Haftungsprivileg bei Leiharbeitern? OLG Schleswig sagt ja.
Schleswig-Holsteinisches Oberlandesgericht, Urteil vom 14.3.2013 — Aktenzeichen: 11 U 4/11
Kommt es auf Baustellen zu einem Personenschaden eines Arbeiters wegen Verstößen gegen Unfallverhütungsvorschriften, ist die Haftung dessen Arbeitgebers nach den Regelungen der §§ 104 ff. SGB VII ausgeschlossen. Fraglich ist, ob dieses Haftungsprivileg auch dann gilt, wenn sich dieser Arbeitgeber eines Leiharbeiters bedient und dieser zu Schaden kommt.
Leitsatz
Auch solche Beschäftigten, die nicht Arbeitnehmer des Unfallbetriebs sind, jedoch bei einem solchen als sogenannte „Leiharbeiter“ eingesetzt werden, unterliegen dem Versicherungsschutz nach dem SGB VII, so dass Individualansprüche mit Ausnahme von Vorsatztaten und sogenannte „Wegeunfälle“ ausgeschlossen sind.
Sachverhalt
Der Beklagte ist Inhaber eines Elektrounternehmens. Er hatte den Auftrag, auf einer Reithalle eine Photovoltaik-Anlage zu installieren. Der von ihm eingesetzte Leiharbeiter stürzte im Zuge dieser Arbeiten durch Lichtplatten auf dem Dach und verletzte sich erheblich.

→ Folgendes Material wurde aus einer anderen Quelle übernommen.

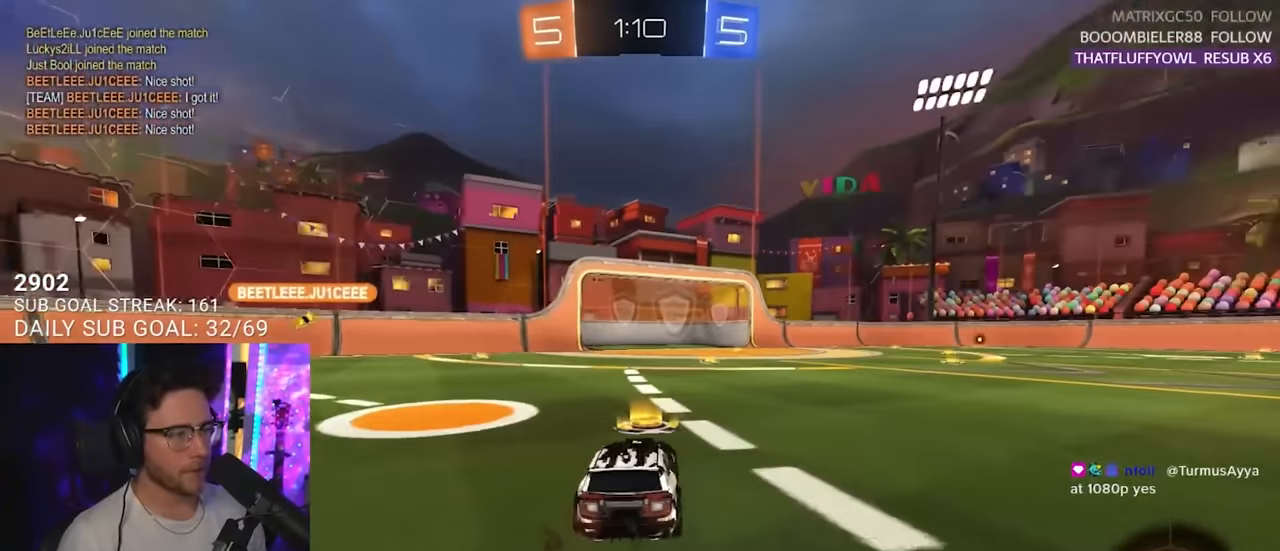
{"buttons": ["R2"], "left_stick": "center", "right_stick": "center", "events": [[117, "left_stick", "up"], [167, "CROSS", "down"], [250, "CROSS", "up"], [300, "CROSS", "down"], [433, "left_stick", "center"], [450, "CROSS", "up"]]}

Die Klägerin nimmt den Beklagten gemäß § 110 SGB VII auf Ersatz ihrer Aufwendungen in Anspruch. Das Landgericht hat die Klage nach Vernehmung von Zeugen abgewiesen, da dem Beklagten keine grobe Fahrlässigkeit vorzuwerfen sei.
Entscheidung
Das Oberlandesgericht hat demgegenüber, ohne erneut in die Beweisaufnahme einzutreten, grobe Fahrlässigkeit bejaht und den Zahlungsantrag dem Grunde nach für gerechtfertigt erklärt.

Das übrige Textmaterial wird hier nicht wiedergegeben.